OpenLayers is an opensource javascript library for rich web-based geographic applications. I recently had to represent temperature readings on a map. The first idea was to use heatmaps, due to their nice blur and colour gradient effects. There is native support for heatmaps in OpenLayers 3:
Demo code on JSFiddle.

  1. function initHeatmap(src) {
  2. return vector = new ol.layer.Heatmap({
  3. source: src,
  4. blur: 2,
  5. radius: 8,
  6. weight: function(srcObject) { return parseFloat(getDoseRate(srcObject.get('averagecpm'), srcObject.get('factor'))) / 0.30; }
  7. });
  8. }

It looked nice, but soon it became obvious that these heatmaps are not suitable for temperature (or other point based measurements) since they are a function of both point density and data weight, and we only want the latter. Overlapping points would simply intensify the colour gradient indicating higher readings, instead of an average. I went into the openLayers heatmap code, planning to modify this behaviour and make it fit my purposes, however the heatmap algorithm translates the weight into opacity and that simply gets summed up for overlapping points, so not much to change there.

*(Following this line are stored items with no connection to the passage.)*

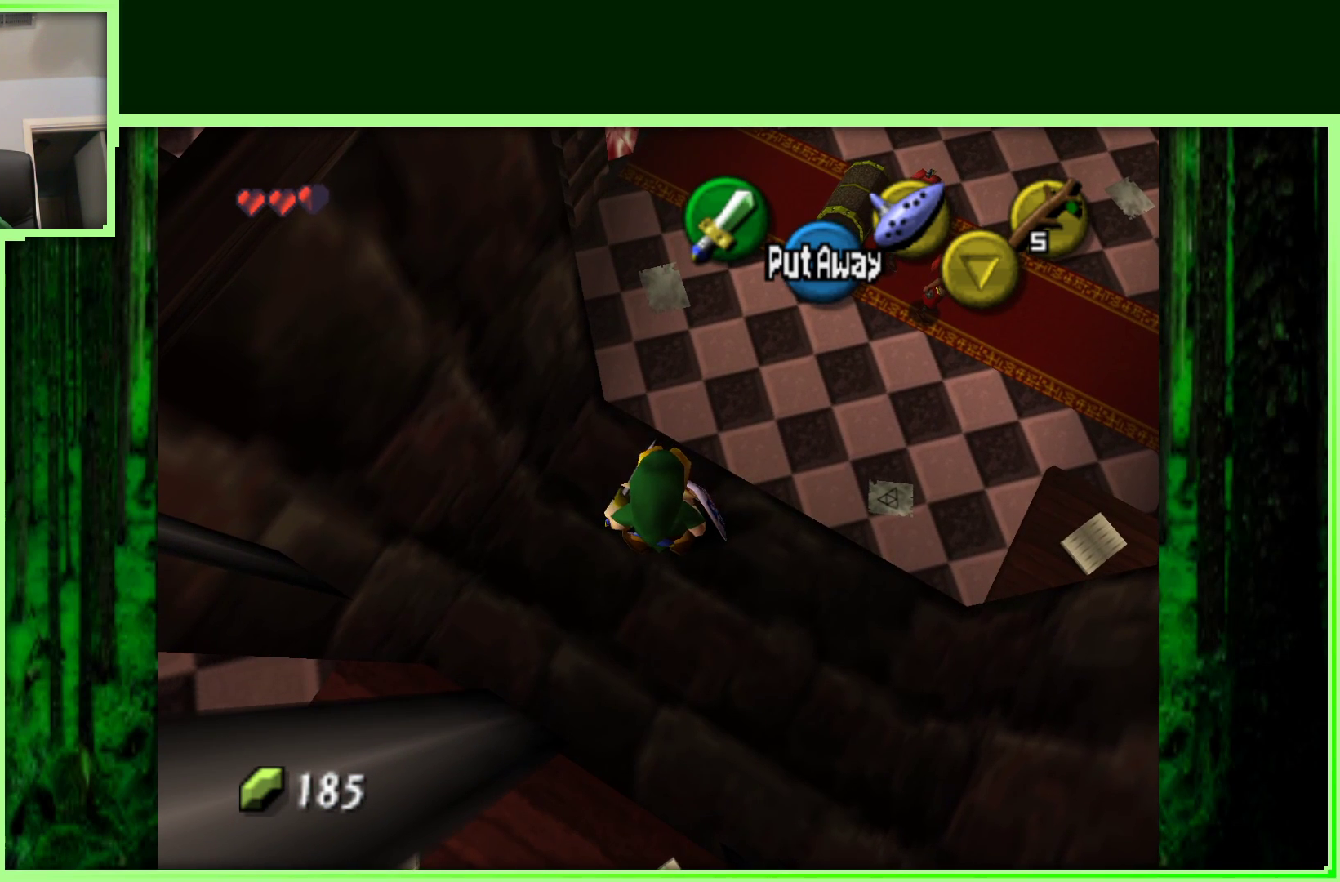
{"dt_ms": 1000, "buttons": [], "left_stick": "center", "events": [[100, "left_stick", "up"], [783, "left_stick", "center"]]}
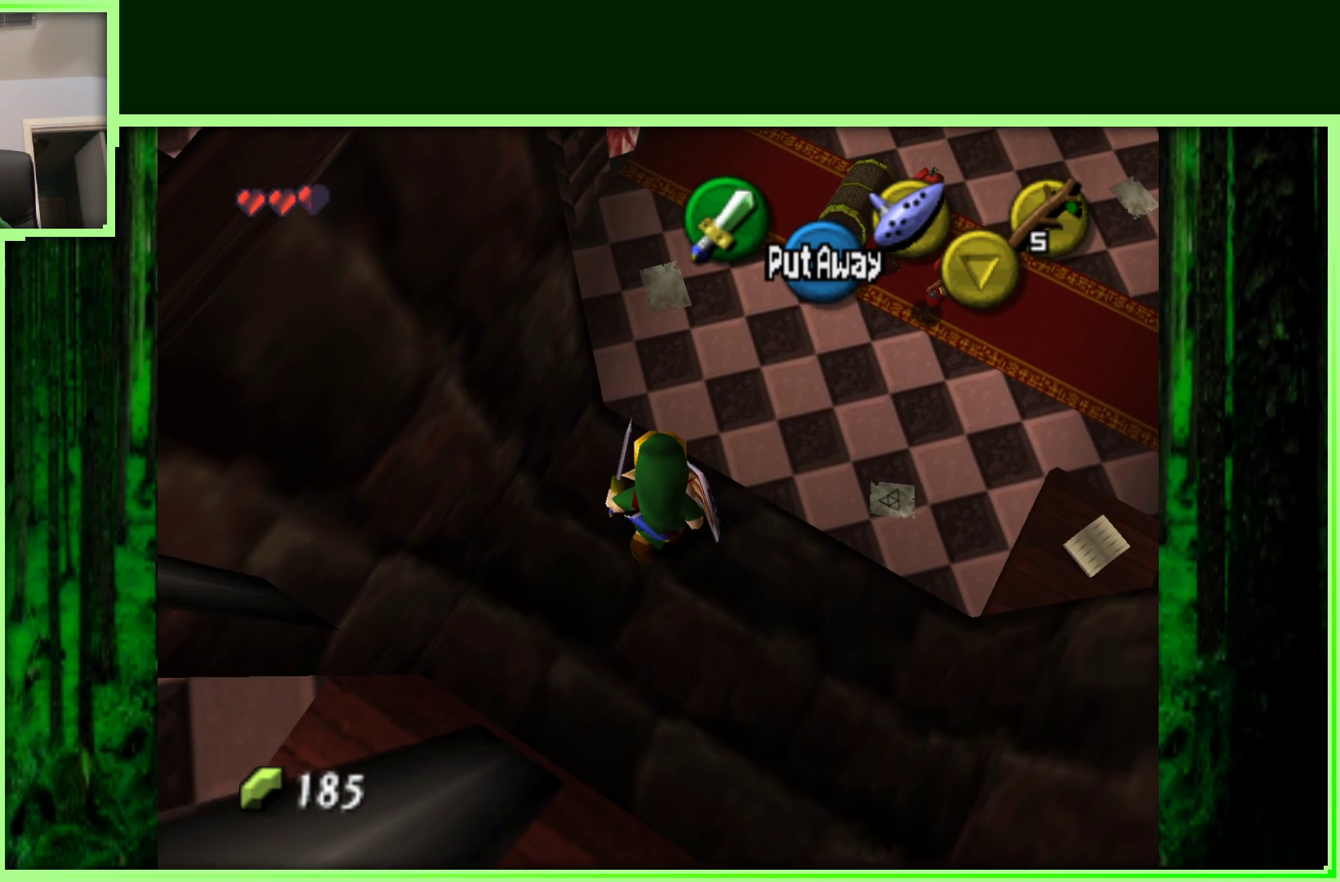
{"dt_ms": 500, "buttons": [], "left_stick": "center", "events": [[17, "left_stick", "up"], [167, "left_stick", "center"], [400, "left_stick", "up"], [500, "left_stick", "center"]]}
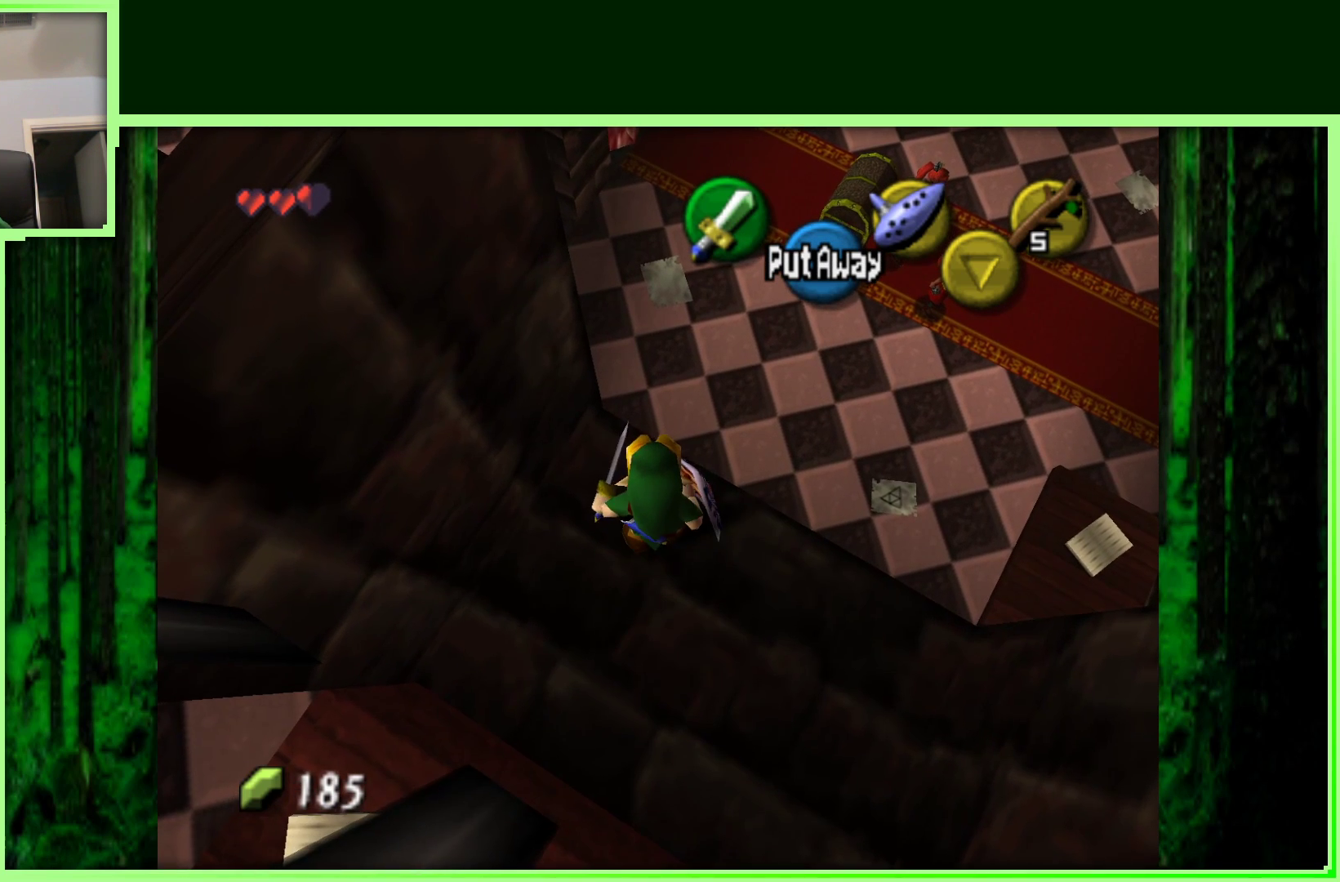
{"dt_ms": 500, "buttons": [], "left_stick": "center", "events": []}
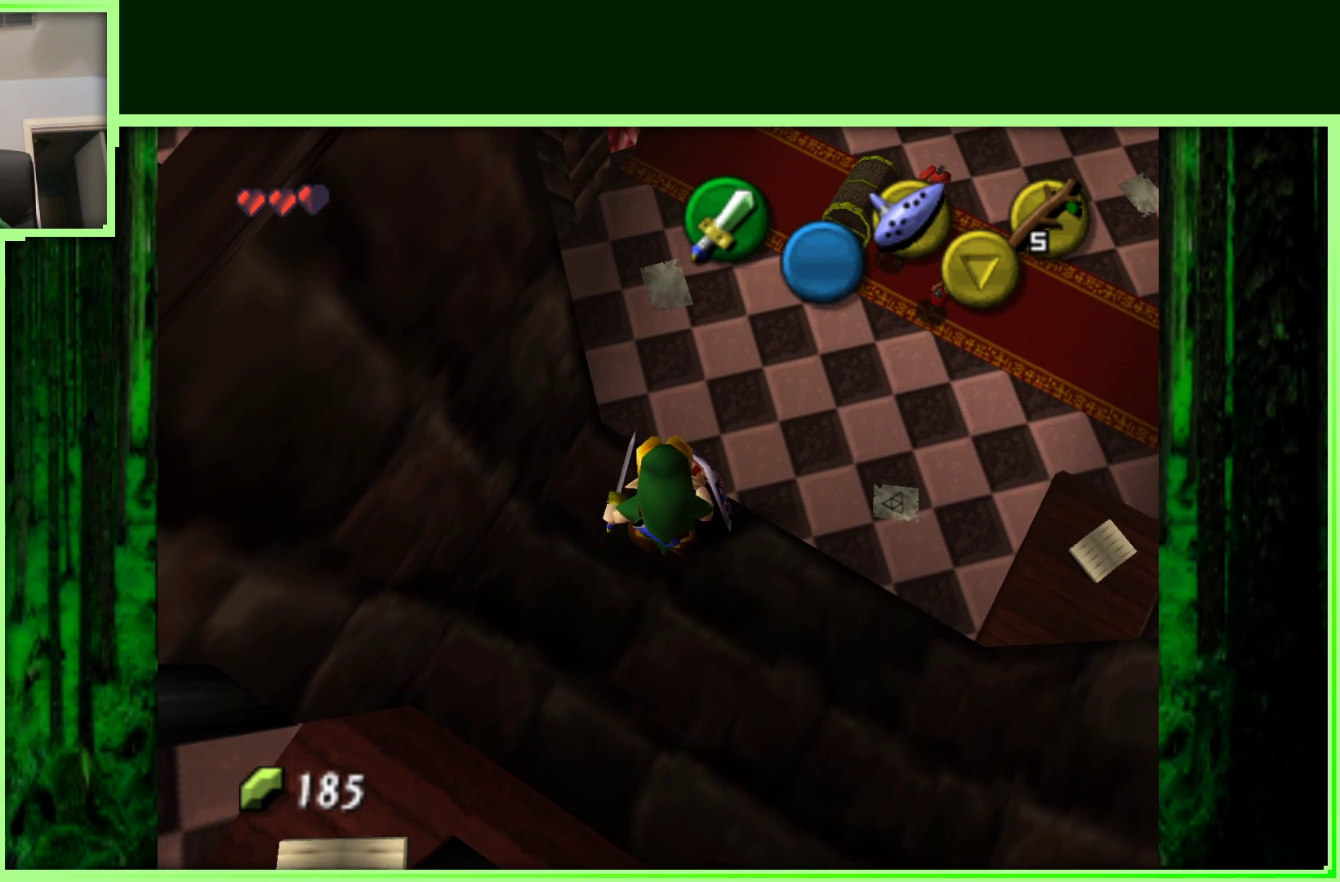
{"dt_ms": 500, "buttons": [], "left_stick": "center", "events": [[283, "left_stick", "up"], [383, "left_stick", "center"]]}
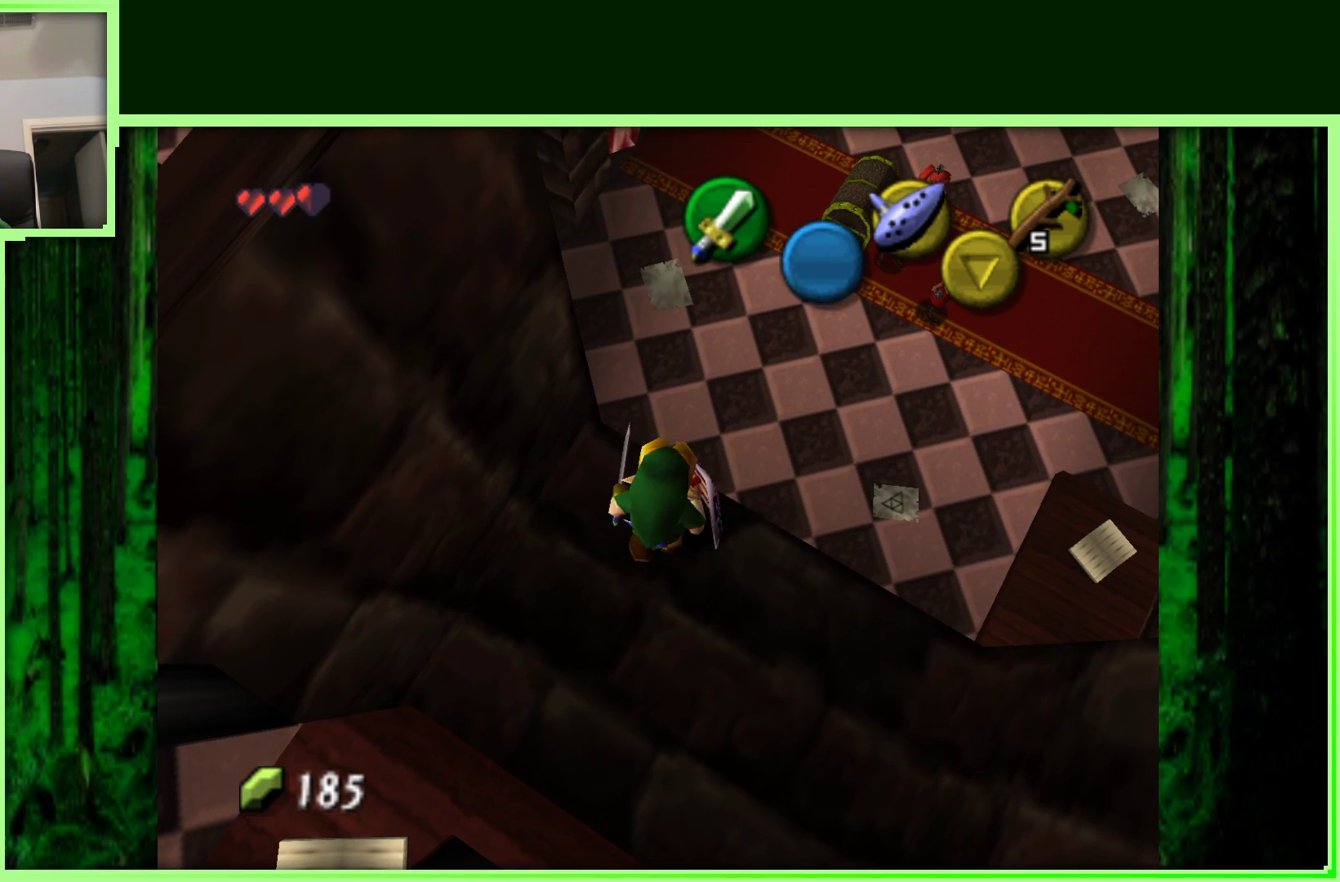
{"dt_ms": 500, "buttons": [], "left_stick": "center", "events": [[250, "left_stick", "up"], [400, "left_stick", "center"]]}
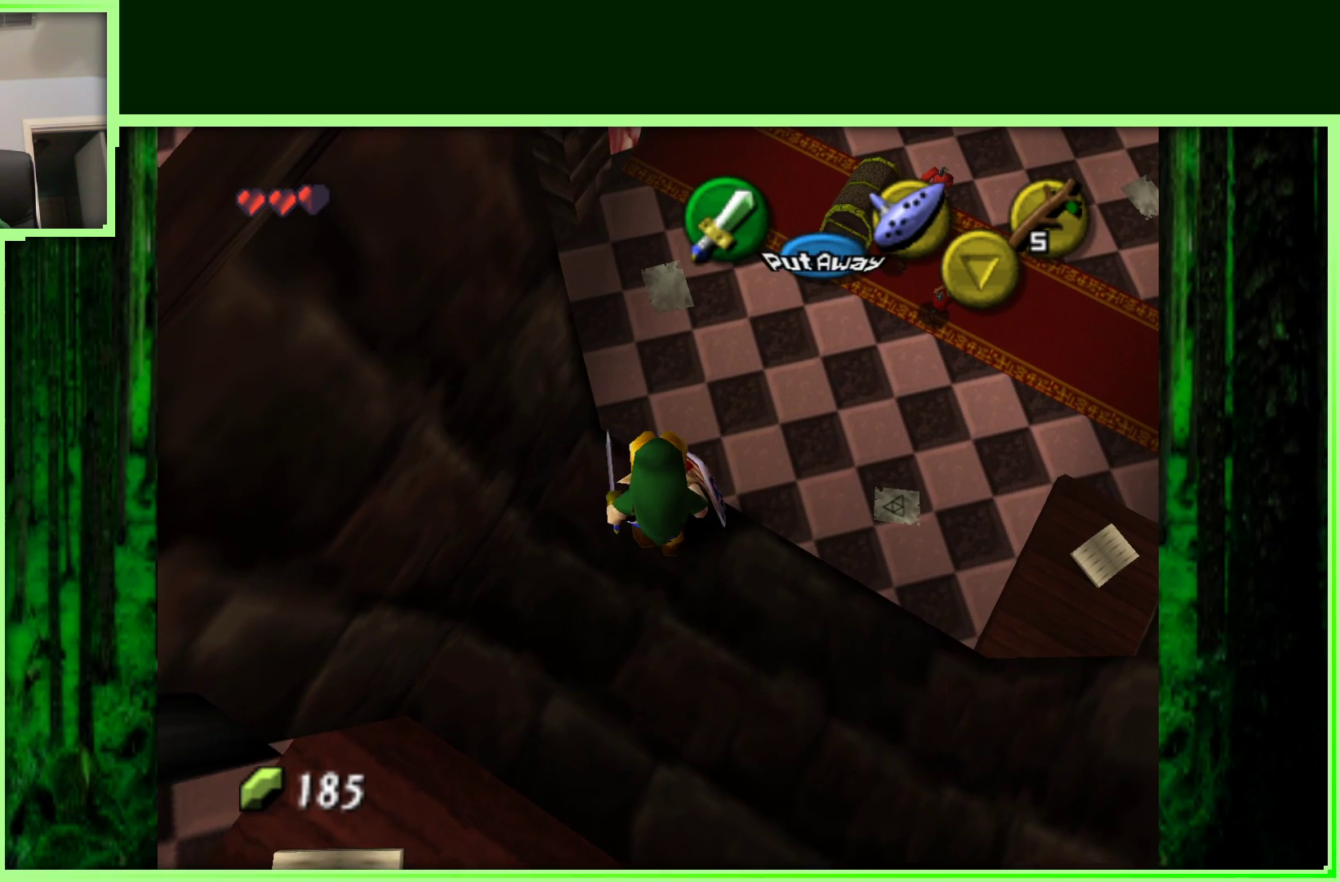
{"dt_ms": 500, "buttons": [], "left_stick": "center", "events": [[283, "left_stick", "up"], [417, "left_stick", "center"]]}
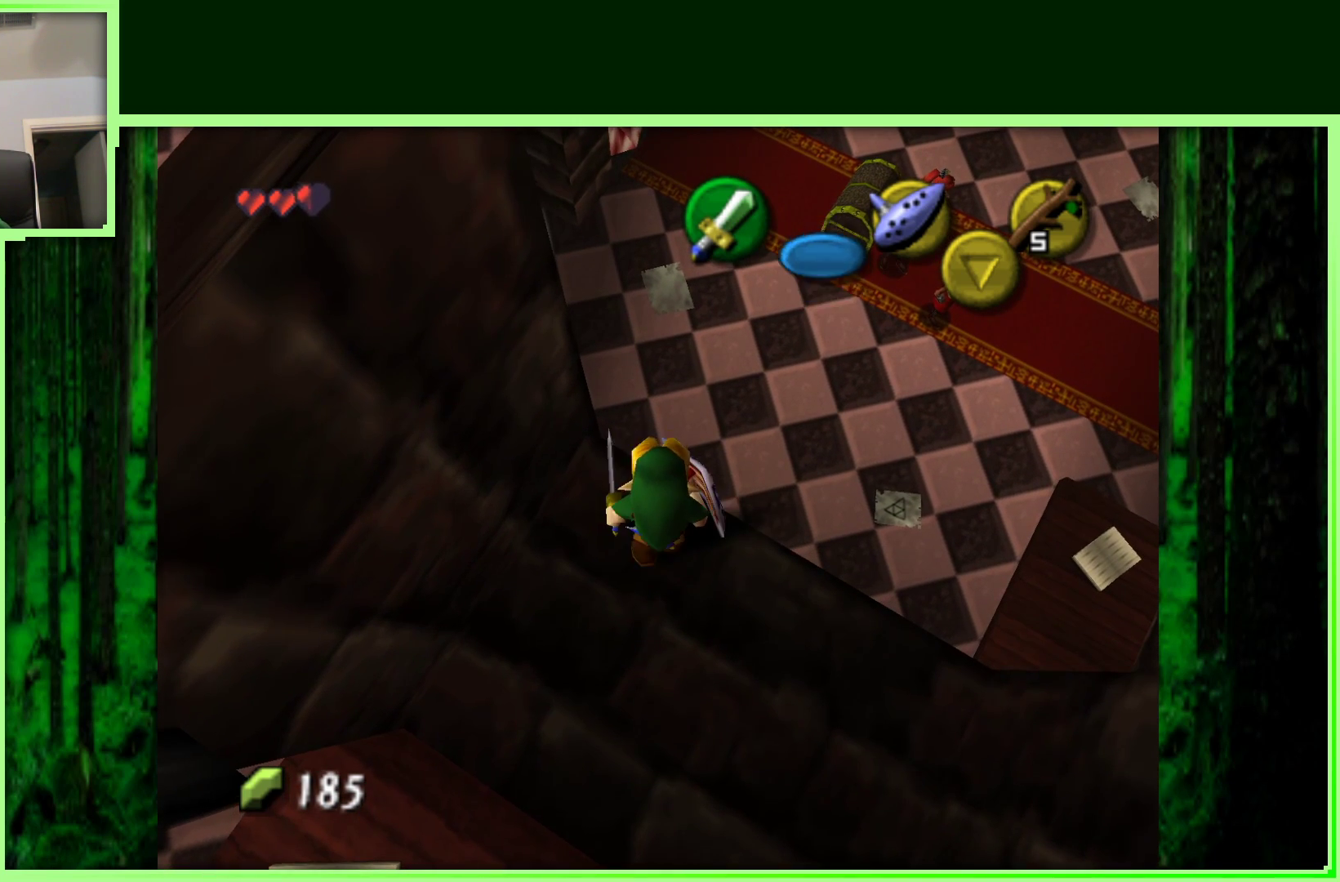
{"dt_ms": 500, "buttons": [], "left_stick": "center", "events": [[350, "left_stick", "up"], [450, "left_stick", "center"]]}
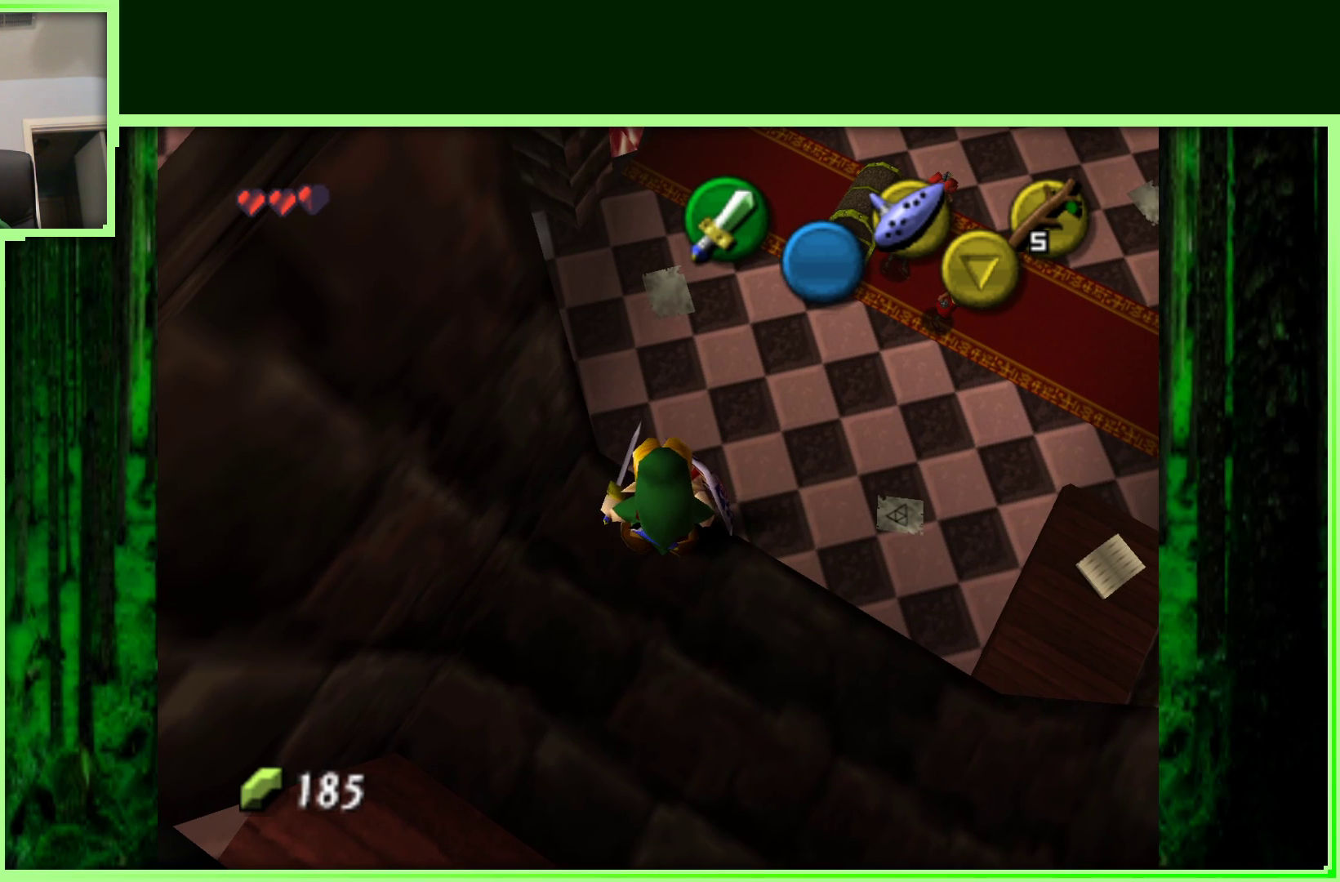
{"dt_ms": 500, "buttons": [], "left_stick": "center", "events": [[233, "left_stick", "up"], [383, "left_stick", "center"]]}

Heatmap alternatives for the temperature map

One idea was to group map points into clusters. OpenLayers offers clustering. With a custom color gradient function, I could simply compute the colour of each node based on its temperature equivalent. For clusters, the average of all contained nodes would be used instead. The strategy for vector feature clustering would be selected in such a way that we won't have any overlapping points. And the clusters can be used directly for the heatmap layer. The result looked like this:

  1. /* define the cluster strategy here */
  2. var clusterSource = new ol.source.Cluster({
  3. distance: 40,
  4. source: vectorSource
  5. });
  6. return clusterSource;

Clusters demo and code on JSFiddle.
You can see in the picture that the clusters are still overlapping, that is a minor issue as you can adjust the "distance" parameter to avoid overlapping. However with clusters you're getting a single colour and so a single indication for a very large surface. Sure, you can zoom in, and smaller clusters and details will become visible but the problem is the same: with clusters we're loosing resolution, so instead of seeing temperature variation from one location to another, we're seeing very large surfaces being averaged. Not exactly a good solution for representing variation correlated to geographic location. Others tried this direction as well, see this example.

Some alternatives:
D3.js library used to create hexagonal heatmaps:
Similar techniques here, here or here.

OpenWeatherMaps temperature redering, using server side generated tiles, displayed with Leaflets library:

A very time Time Dimension Example, but for Leaflet:

Geoserver implementation for OpenLayers

Using Voronoi diagrams and OpenLayers 3

A Voronoi diagram is a partitioning of a plane into regions based on distance to points in a specific subset of the plane. The initial set of points is the data we start with, and for each there is a corresponding region consisting of all points closer to that one than to any other. These regions are called Voronoi cells. Colours can be used to make representation more suggestive. Since we have a set of points to begin with, splitting the map into temperature zones using the Voronoi diagrams seems like a good approach.
OpenLayers 3 can work with D3.js and have the drawings layers as a SVG in an Image layer. For this example I used the D3.js to compute the Voronoi polygons for a set of points, but the polygons were rendered using OpenLayers directly.
Implementation details
We have a dataset, resulting from a restful API. It contains coordinates (latitude , longitude) and various measurements. These are fed to an array before calling the voronoi function:

  1. positions.push({
  2. coords: [device.longitude, device.latitude],
  3. value: getDoseRate(device.averagecpm, device.factor) * 100 / 0.30
  4. });
  6. var voronoi = d3.geom.voronoi()
  7. .x(function(d) { return d.coords[0]; })
  8. .y(function(d) { return d.coords[1]; })
  9. .clipExtent([[-180, -85], [180, 85]]);
  11. var polygons = voronoi(positions);

As you can see we apply the voronoi function to the list of coordinates directly, the function will take an array of point coordinates, and provide the output in the same coordinate reference (latitude, longitude), very convenient for displaying it with OpenLayers polygon functions.
The complete demo code is available on JSFiddle, here. This is more of a proof of concept, more work is required to call the voronoi function on the features array so we don't use a separate array, finally to correct the fill colour for the polygons, to match the data we want to display. The points in this example are correctly coloured, but the background of the voronoi polygons is not. I leave that change to my readers.